Telling our leaders this story, I then said, “So, in way, all kinds of people on that university campus are being impacted by what we’re doing... at some level.” Now, whatever that means in absolute terms, who cares (I do care!), what’s important in this is the fact that what we do – when it goes out into God’s world – is going to have all kinds of God honouring impact that we will never be able to see or measure.

I just read this little story in a book called The Divine Milieu. “Robert Hugh Benson tells of a visionary (mystic) coming upon a lonely chapel where a nun is praying. He enters. All at once he sees the whole world bound up and moving and organizing itself around that out-of-the-way spot, in tune with the intensity and inflection of the desires of that puny, praying figure. The convent chapel had become the axis about which the earth revolved. The contemplative [nun] sensitized and animated all things because she believed; and her faith was operative because her very pure soul placed her near to God.”

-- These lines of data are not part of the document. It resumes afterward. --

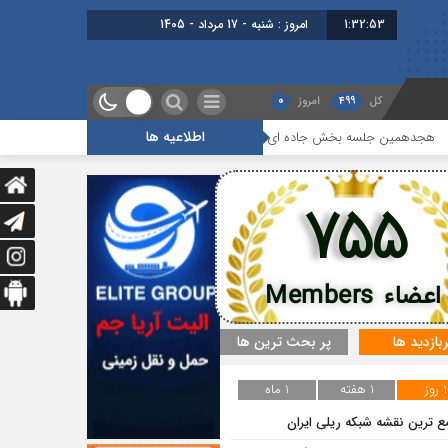
1:32:53
امروز : شنبه - 17 مرداد - 1405
کل
499
امروز
0
اطلاعیه ها
 جلسه بخش جاده ای برگزار شد
گزارشی از آخرین جلسه بخش گمرک ، بیمه 
755
اعضاء Members
ربازدید ها
پر بحث ترین ها
1 روز
1 هفته
1 ماه
ع ترین نقشه شبکه ریلی ایران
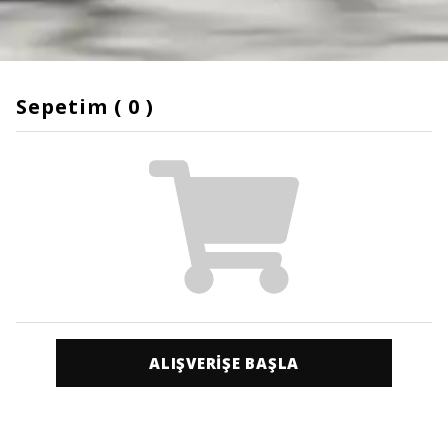
Sepetim
(
0
)
ALIŞVERİŞE BAŞLA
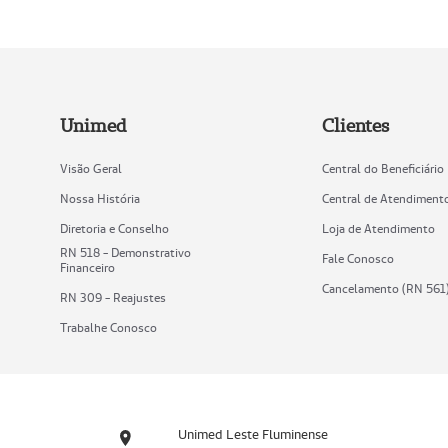
Unimed
Clientes
Visão Geral
Central do Beneficiário
Nossa História
Central de Atendiment
Diretoria e Conselho
Loja de Atendimento
RN 518 - Demonstrativo
Fale Conosco
Financeiro
Cancelamento (RN 561
RN 309 - Reajustes
Trabalhe Conosco
Unimed Leste Fluminense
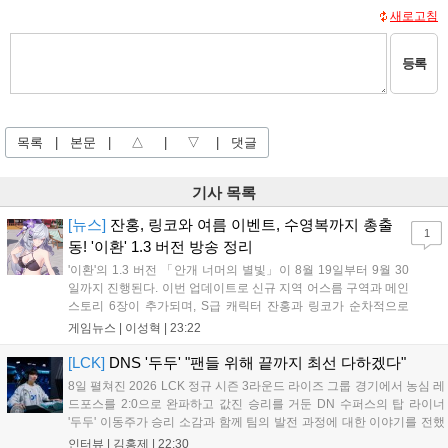
새로고침
등록
목록
|
본문
|
△
|
▽
|
댓글
기사 목록
[뉴스]
잔홍, 링코와 여름 이벤트, 수영복까지 총출
1
동! '이환' 1.3 버전 방송 정리
'이환'의 1.3 버전 「안개 너머의 별빛」이 8월 19일부터 9월 30
일까지 진행된다. 이번 업데이트로 신규 지역 어스름 구역과 메인
스토리 6장이 추가되며, S급 캐릭터 잔홍과 링코가 순차적으로
등장한다. 여름 시즌을 맞아 비치발리볼, 수상 오토바이 등 다채
게임뉴스 |
이성혁
|
23:22
로운 이벤트가 열리고, 캐릭터 렌더링 개선 및 랜덤 코스튬 등 편
의성도 강화된다. 8월 11일까지 사용 가능한 교환 코드 3종이 제
[LCK]
DNS '두두' "팬들 위해 끝까지 최선 다하겠다"
공되며, 상세 일정은 공식 채널을 통해 확인할 수 있다....
8일 펼쳐진 2026 LCK 정규 시즌 3라운드 라이즈 그룹 경기에서 농심 레
드포스를 2:0으로 완파하고 값진 승리를 거둔 DN 수퍼스의 탑 라이너
'두두' 이동주가 승리 소감과 함께 팀의 발전 과정에 대한 이야기를 전했
다. 먼저 오랜만의 2:0 완승에 대해 '두두'는 "진짜 오랜만에 거둔 2:0 승
인터뷰 |
김홍제
|
22:30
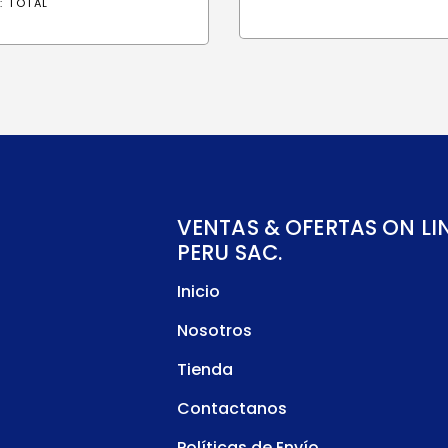
:
TOTAL
VENTAS & OFERTAS ON LI
PERU SAC.
Inicio
Nosotros
Tienda
Contactanos
Políticas de Envío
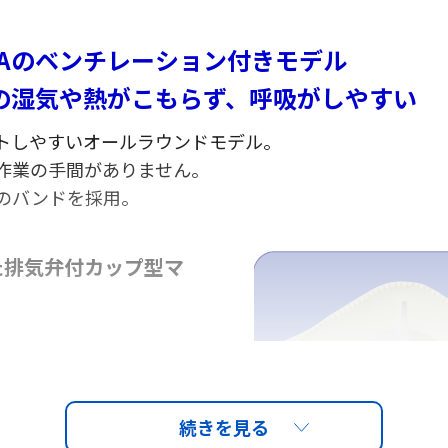
0Aのベンチレーション付きモデル
の湿気や熱がこもらず、呼吸がしやすい
トしやすいオールラウンドモデル。
作業の手間がありません。
のバンドを採用。
た排気弁付カップ型マ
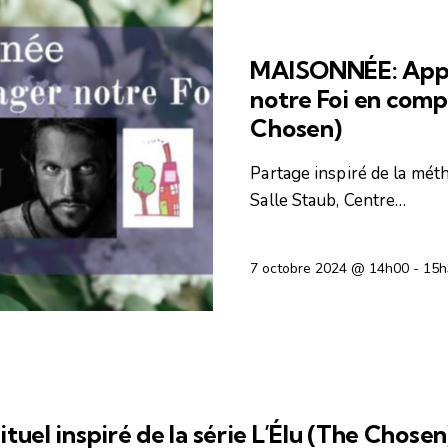
AGENDA DES ACTIVITÉS
MAISONNÉE: Appr
notre Foi en compa
Chosen)
Partage inspiré de la méth
Salle Staub, Centre…
7 octobre 2024 @ 14h00
-
15h
E RENCONTRES
tuel inspiré de la série L’Élu (The Chosen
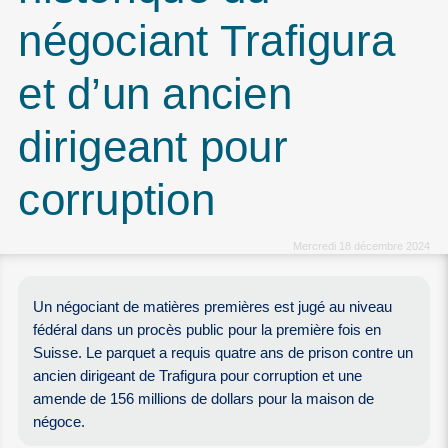
négociant Trafigura
et d’un ancien
dirigeant pour
corruption
Mercredi 18 décembre 2024
Un négociant de matières premières est jugé au niveau
fédéral dans un procès public pour la première fois en
Suisse. Le parquet a requis quatre ans de prison contre un
ancien dirigeant de Trafigura pour corruption et une
amende de 156 millions de dollars pour la maison de
négoce.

This fictional parable has a very powerful lesson. We have no idea what impact or effect the work of this church has, or will have in God’s world.

The paragraph that contained the above story, was trying to make the argument that purity in our pursuit of God is of utmost importance. What matters most is the undivided hearts that we bring to taking on God’s cause in this community. Undivided attention, passion, desire, obedience, etc...

So maybe the success question becomes, “Are we doing absolutely everything we can in order to be true to what God has called us to?” If the answer is as close as we can get to “Yes!” Then let the measurement chips fall where they may.

Teach me your ways, O LORD,
that I may live according to your truth!